I woke at 3:30 a.m. and ate a bagel, donut peaches and a glass of O.J. We left the house at 4:30 a.m. My brother dropped me off at T1 (Transition 1) by 5 a.m. for body marking and special needs bag drop. I boarded a school bus to T2 (Transition 2), for the swim start. Arrived at T2, 15 minutes later, used the bathroom, pumped air into my bike tires, put water bottles on my bike cages, and ate my second breakfast – bagel with peanut butter. I walked to my bike transition bags and untied the knot, fixed my bike gear and put on my wetsuit for the swim start. At 6:30 a.m. we were allowed into the water to warm up, and 7:00 a.m. the gun went off. I stayed a little behind the main crowd of swimmers and waited until they swam first. It was kind of beautiful, to swim with so many other people surrounding you. I didn’t feel too stressed. I unintentionally hugged the buoys. They were so bright and it was reassuring to be close to them. Everyone seemed to take it easy for the first 7 buoys, which was the first stretch before the turn. I didn’t even feel like I was using much energy, trying to find my groove in the mass of people. When we went around the first turn, people started picking up the pace, but I just kept on thinking, like Dory, says in the movie “Finding Nemo,” just keep swimming, just keep swimming. After the second and third turn (a triangle course), we made it to the second lap. I was pretty happy to make it to the second lap because I didn’t feel like I was struggling and I was keeping up with others. My worst fear was to have everyone leave me and be alone in the water. I was grateful to have others around me, even though sometimes it felt like bumper cars. Only twice, did I stop my stroke, because I felt someone grab my ankle. Not a simple, sorry, I bumped into you, but a full grab, pulling me down. It was definitely intentional because no one swims accidentally grabbing a foot. It happened twice and I couldn’t see the other swimmer, so it wasn’t a big deal but definitely not nice.

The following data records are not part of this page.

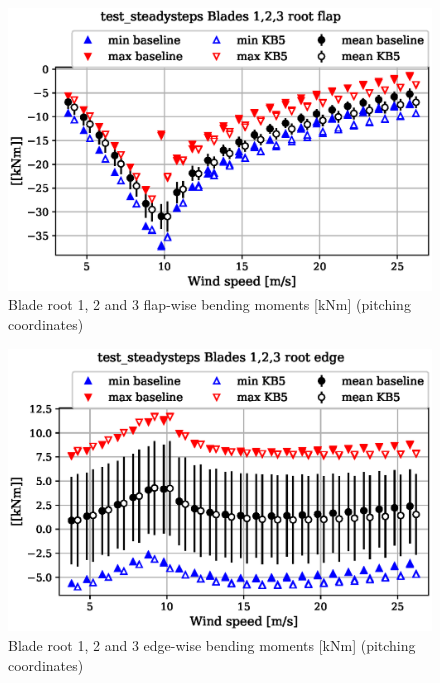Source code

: \begin{figure}[!ht]
\begin{center}
	\includegraphics[width=.85\linewidth]{figures/baseline-vs-KB6/test_steadysteps/blade1-blade1-node-001-momentvec-x_AA0007_AA0003.eps}
\end{center}
\caption{Blade root 1, 2 and 3 flap-wise bending moments [kNm] (pitching coordinates)}
\label{fig:baseline-vs-KB6:test_steadysteps:blade-root-flap}
\end{figure}

\begin{figure}[!ht]
\begin{center}
	\includegraphics[width=.85\linewidth]{figures/baseline-vs-KB6/test_steadysteps/blade1-blade1-node-001-momentvec-y_AA0007_AA0003.eps}
\end{center}
\caption{Blade root 1, 2 and 3 edge-wise bending moments [kNm] (pitching coordinates)}
\label{fig:baseline-vs-KB6:test_steadysteps:blade-root-edge}
\end{figure}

I made it out of the water, 2.4 miles in 1 hour and 36 minutes, which is not bad at all, considering I only swam maybe 10 times the whole summer. I also didn’t site too bad, the buoys were fairly clear and easy to see. I did not veer off the course much. I tried to draft a few times but I wasn’t very good at maintaining the close distance, so that’s something to practice for another time. All in all, I was happy with my time. I know I could have been quicker, possible coming out of the water at 1:15 if I trained properly/consistently.
Into transition, it was a strange feeling, walking out of the water, moving from horizontal to vertical. I followed the path to the strippers/peelers, and followed their directions. They helped unzip my wetsuit and told me to lie down so they could peel off the wetsuit. I said, thanks walked to my bike bag, and changed my clothes in the transition tent. I was very grateful for the volunteer in the tent who helped me change out of my wet clothes. Surprisingly, it was very difficult to change out of my swimsuit into my bike kit. Next time, I will definitely just wear a tri-kit so I won’t have to struggle with changing out of wet gear.

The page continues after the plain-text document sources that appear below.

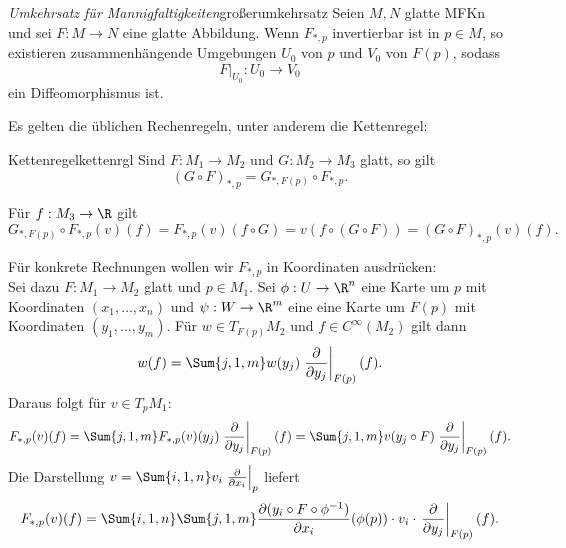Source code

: \begin{theorem}{\textit{Umkehrsatz für Mannigfaltigkeiten}}{großerumkehrsatz}
Seien $M,N$ glatte MFKn und sei $F:M \to N$ eine glatte Abbildung. Wenn $F_{\ast, p}$ invertierbar ist in $p \in M$, so existieren zusammenhängende Umgebungen $U_0$ von $p$ und $V_0$ von $F(p)$, sodass
\begin{equation}
F|_{U_0}: U_0 \to V_0
\end{equation}
ein Diffeomorphismus ist.
\end{theorem}
Es gelten die üblichen Rechenregeln, unter anderem die Kettenregel:
\begin{satz}{Kettenregel}{kettenrgl}
Sind $F: M_1 \to M_2$ und $G: M_2 \to M_3$ glatt, so gilt
\begin{equation}
(G \circ F)_{\ast, p} = G_{\ast, F(p)} \circ F_{\ast, p}.
\end{equation}
\end{satz}
\begin{beweis}
Für $f: M_3 \to \R$ gilt 
\begin{equation}
G_{\ast, F(p)} \circ F_{\ast, p} (v)(f) = F_{\ast, p} (v) (f \circ G) = v(f \circ (G \circ F)) = (G \circ F)_{\ast, p} (v)(f).
\end{equation}
\end{beweis}
Für konkrete Rechnungen wollen wir $F_{\ast, p}$ in Koordinaten ausdrücken:\\
Sei dazu $F: M_1 \to M_2$ glatt und $p \in M_1$. Sei $\phi: U \to \R^n$ eine Karte um $p$ mit Koordinaten $(x_1, \dots, x_n)$ und $\psi: W \to \R^m$ eine eine Karte um $F(p)$ mit Koordinaten $(y_1, \dots, y_m)$. Für $w \in T_{F(p)}M_2$ und $f \in C^\infty(M_2)$ gilt dann 
\begin{equation}
w(f) = \Sum{j,1,m} w(y_j) \left.\frac{\partial}{\partial y_j}\right|_{F(p)}(f).
\end{equation} 
Daraus folgt für $v \in T_pM_1$:
\begin{equation}
F_{\ast, p}(v)(f) = \Sum{j,1,m}F_{\ast, p}(v)(y_j) \left.\frac{\partial}{\partial y_j}\right|_{F(p)}(f) = \Sum{j,1,m} v(y_j \circ F) \left.\frac{\partial}{\partial y_j}\right|_{F(p)}(f).
\end{equation}
Die Darstellung $v = \Sum{i,1,n} v_i \left.\frac{\partial}{\partial x_i}\right|_{p}$ liefert
\begin{equation}
F_{\ast, p}(v)(f) = \Sum{i,1,n}\Sum{j,1,m} \frac{\partial (y_i \circ F \circ \phi^{-1})}{\partial x_i} (\phi(p)) \cdot v_i \cdot \left.\frac{\partial}{\partial y_j}\right|_{F(p)}(f).
\end{equation}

Out of the tent, a quick stop to the porta-potty and then I got my bike. It was heartwarming to see my fan club: brother, his wife, and my friends at the transition area. They were cheering for me and were all smiles. I also loved all the volunteers and fans at the swim exit. They said words of encouragement, like “you look great!”

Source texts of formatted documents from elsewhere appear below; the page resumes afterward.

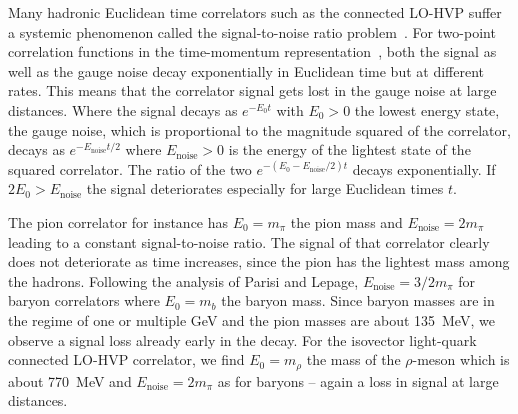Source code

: Many hadronic Euclidean time correlators such as the connected LO-HVP suffer a systemic phenomenon called the signal-to-noise ratio problem~\cite{parisi1984,lepage1989}.
For two-point correlation functions in the time-momentum representation~\cite{Bernecker:2011}, both the signal as well as the gauge noise decay exponentially in Euclidean time but at different rates.
This means that the correlator signal gets lost in the gauge noise at large distances.
Where the signal decays as $e^{-E_0 t}$ with $E_0 > 0$ the lowest energy state, the gauge noise, which is proportional to the magnitude squared of the correlator, decays as $e^{-E_{\text{noise}}t/2}$ where $E_{\text{noise}} > 0$ is the energy of the lightest state of the squared correlator.
The ratio of the two $e^{-(E_0 - E_{\text{noise}}/2)t}$ decays exponentially.
If $2E_0 > E_{\text{noise}}$ the signal deteriorates especially for large Euclidean times $t$.

The pion correlator for instance has $E_0 = m_{\pi}$ the pion mass and $E_{\text{noise}} = 2 m_{\pi}$ leading to a constant signal-to-noise ratio.
The signal of that correlator clearly does not deteriorate as time increases, since the pion has the lightest mass among the hadrons.
Following the analysis of Parisi and Lepage, $E_{\text{noise}} = 3/2 m_{\pi}$ for baryon correlators where $E_0 = m_{b}$ the baryon mass.
Since baryon masses are in the regime of one or multiple GeV and the pion masses are about \SI{135}{\mega \eV}, we observe a signal loss already early in the decay.
For the isovector light-quark connected LO-HVP correlator, we find $E_0 = m_{\rho}$ the mass of the $\rho$-meson which is about \SI{770}{\mega \eV} and $E_{\text{noise}} = 2 m_{\pi}$ as for baryons -- again a loss in signal at large distances.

Onto the bike course, the first 5 miles were difficult. I had a hard time getting my heart rate and breathing to be normal. We started climbing very soon into Callaghan Valley. Home to the Winter Olympic 2012 Nordic Ski course. It was 8 miles of climbing at a 10% grade. Very difficult, but not overwhelming. At the turn around, it was 8 miles downhill, passing thru Whistler (where I saw my friends and family again), then onto Pemberton. It was at mile 60 that my back started to hurt. I remembered all the friends who supported me getting here, and remembered I must persevere. By mile 80, I was having a difficult time and peddled almost every other stroke to stand and stretch my back while on my bike. I stopped into a med tent and the most they could give me was Ibuprofen. I kept pedaling but knew I would have trouble making the cut off time. I biked thru more climbs, making my way back to Whistler, but 8 minutes too late. I was not allowed to continue onto the run.
I tried my best and would not have done anything differently on race day. It was a great course (scenic, beautiful and the temperature was excellent.) There was so much love everywhere. Maybe, I might try for an IM finish one day, but not any time soon.